* _Your assignment_
All lines from the one containing "mai avut reprezentare în forurile" through the final line of the records below should be reproduced exactly, with the pictures left out.

(Page images and extracted text)
BEGIN
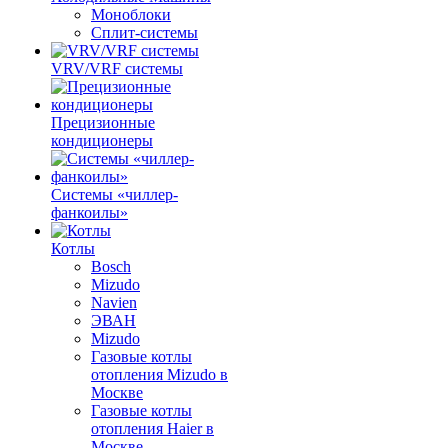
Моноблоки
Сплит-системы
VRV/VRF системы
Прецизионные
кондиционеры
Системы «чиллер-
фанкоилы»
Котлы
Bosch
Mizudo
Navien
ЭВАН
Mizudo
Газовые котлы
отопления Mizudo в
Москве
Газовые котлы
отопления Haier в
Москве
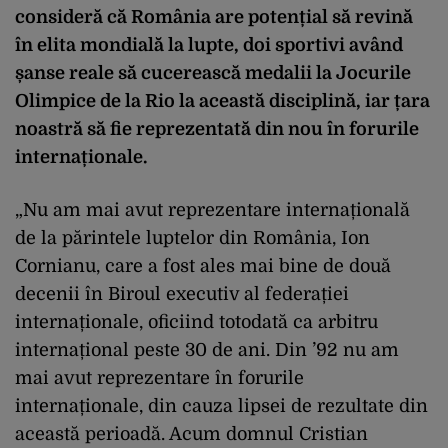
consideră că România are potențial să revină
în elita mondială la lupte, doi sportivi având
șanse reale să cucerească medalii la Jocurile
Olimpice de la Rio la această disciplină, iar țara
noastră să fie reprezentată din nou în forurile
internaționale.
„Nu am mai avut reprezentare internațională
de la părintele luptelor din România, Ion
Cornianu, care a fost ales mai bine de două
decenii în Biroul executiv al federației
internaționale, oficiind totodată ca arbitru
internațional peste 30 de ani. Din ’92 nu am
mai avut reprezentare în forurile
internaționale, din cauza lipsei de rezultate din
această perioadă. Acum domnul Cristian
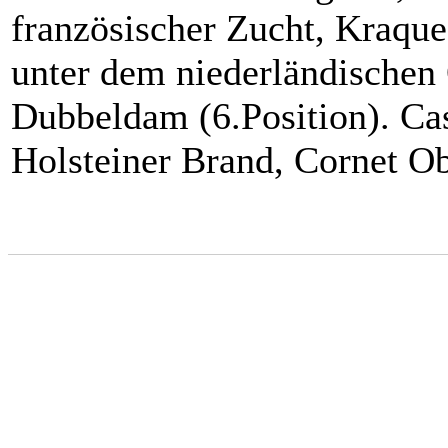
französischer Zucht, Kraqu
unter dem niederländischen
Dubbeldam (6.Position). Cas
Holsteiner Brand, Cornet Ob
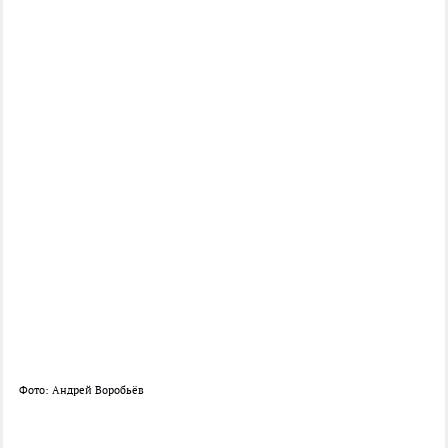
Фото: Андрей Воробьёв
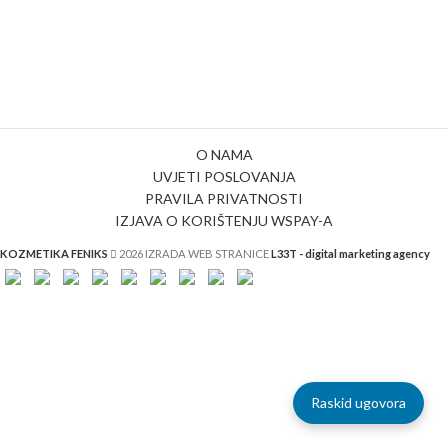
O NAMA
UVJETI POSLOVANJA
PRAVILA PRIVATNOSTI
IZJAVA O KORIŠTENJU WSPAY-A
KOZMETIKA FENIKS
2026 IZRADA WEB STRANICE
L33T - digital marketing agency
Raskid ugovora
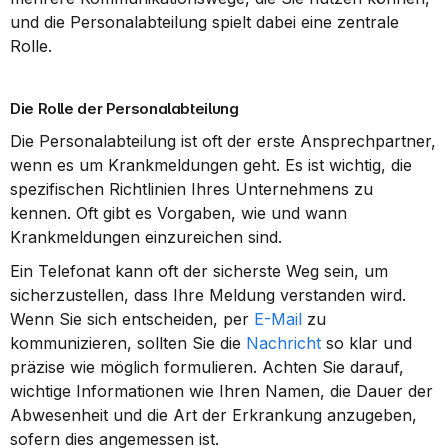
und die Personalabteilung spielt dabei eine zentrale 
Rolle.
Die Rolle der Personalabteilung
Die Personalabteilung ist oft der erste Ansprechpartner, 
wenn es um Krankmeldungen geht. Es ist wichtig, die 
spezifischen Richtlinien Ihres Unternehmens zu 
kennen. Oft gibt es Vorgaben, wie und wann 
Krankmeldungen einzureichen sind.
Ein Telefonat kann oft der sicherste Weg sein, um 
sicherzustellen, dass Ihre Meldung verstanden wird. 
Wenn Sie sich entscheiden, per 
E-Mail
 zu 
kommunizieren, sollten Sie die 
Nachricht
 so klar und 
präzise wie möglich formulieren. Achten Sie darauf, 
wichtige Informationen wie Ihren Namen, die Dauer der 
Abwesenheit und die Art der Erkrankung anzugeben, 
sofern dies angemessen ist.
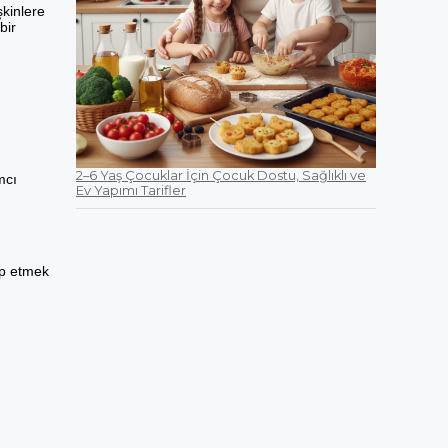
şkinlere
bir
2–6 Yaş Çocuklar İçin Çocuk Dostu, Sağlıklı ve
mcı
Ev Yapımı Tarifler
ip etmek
END
* _Task answer_
mai avut reprezentare în forurile
internaționale, din cauza lipsei de rezultate din
această perioadă. Acum domnul Cristian
französischer Zucht, Kraqu
unter dem niederländischen
Dubbeldam (6.Position). Cas
Holsteiner Brand, Cornet Ob
Фото: Андрей Воробьёв
O NAMA
UVJETI POSLOVANJA
PRAVILA PRIVATNOSTI
IZJAVA O KORIŠTENJU WSPAY-A
KOZMETIKA FENIKS
2026 IZRADA WEB STRANICE
L33T - digital marketing agency
Raskid ugovora
und die Personalabteilung spielt dabei eine zentrale 
Rolle.
Die Rolle der Personalabteilung
Die Personalabteilung ist oft der erste Ansprechpartner, 
wenn es um Krankmeldungen geht. Es ist wichtig, die 
spezifischen Richtlinien Ihres Unternehmens zu 
kennen. Oft gibt es Vorgaben, wie und wann 
Krankmeldungen einzureichen sind.
Ein Telefonat kann oft der sicherste Weg sein, um 
sicherzustellen, dass Ihre Meldung verstanden wird. 
Wenn Sie sich entscheiden, per 
E-Mail
 zu 
kommunizieren, sollten Sie die 
Nachricht
 so klar und 
präzise wie möglich formulieren. Achten Sie darauf, 
wichtige Informationen wie Ihren Namen, die Dauer der 
Abwesenheit und die Art der Erkrankung anzugeben, 
sofern dies angemessen ist.
şkinlere
bir
2–6 Yaş Çocuklar İçin Çocuk Dostu, Sağlıklı ve
mcı
Ev Yapımı Tarifler
ip etmek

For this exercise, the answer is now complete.